* [EXERCISES]:
A. In the post quoting Fred LeBrun on illegal guns, copy word for word the passage between "I have absolutely" and "too much harm.", inclusive.
B. Answer these about the post quoting Fred LeBrun on illegal guns:
(i) What date appears beneath the name "Fred Lebrun"?
(ii) What title appears on the line after that date?
(iii) In the proposal quoted at the end, who would be able to access the computerized system?

* [PASSAGE FOR REVIEW]:
- Opening Delimiter -
Quote of the day–Fred LeBrun

I have absolutely no use for protecting those trafficking in illegal guns. Even those who would do so on principle. Street guns, slithering from state to state, do too much harm.

 

Fred Lebrun
November 12, 2008
Lock, load and try taking aim at the illegal handguns
[This is from a guy that claims to support gun ownership. This was the first instance I had heard of guns slithering. I would have thought they sort of hopped when the slide release was disengaged. But maybe this “street gun” he talks about is some new type that I’m not familiar with.

 

Regardless of their mode of locomotion Lebrun has a very naive viewpoint of the world. He thinks the following would somehow be a good idea and wouldn’t be a problem for gun owners:

 

…a national identification system for handguns. A computerized system that would be accessible to all law enforcement agencies, and that would standardize the requirements for handgun ownership coast to coast.
- Closing Delimiter -
* [EXCERPTED RECORDS]:
- Opening Delimiter -
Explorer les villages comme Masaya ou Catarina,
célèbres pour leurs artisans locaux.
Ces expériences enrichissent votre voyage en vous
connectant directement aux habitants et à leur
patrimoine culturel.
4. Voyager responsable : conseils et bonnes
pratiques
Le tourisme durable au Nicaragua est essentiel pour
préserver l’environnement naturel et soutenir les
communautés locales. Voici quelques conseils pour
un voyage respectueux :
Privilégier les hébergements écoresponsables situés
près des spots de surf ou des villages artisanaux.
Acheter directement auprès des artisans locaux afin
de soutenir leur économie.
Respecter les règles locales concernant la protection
- Closing Delimiter -
* [WRITTEN ANSWERS]:
A.
I have absolutely no use for protecting those trafficking in illegal guns. Even those who would do so on principle. Street guns, slithering from state to state, do too much harm.

B.
(i) November 12, 2008
(ii) Lock, load and try taking aim at the illegal handguns
(iii) All law enforcement agencies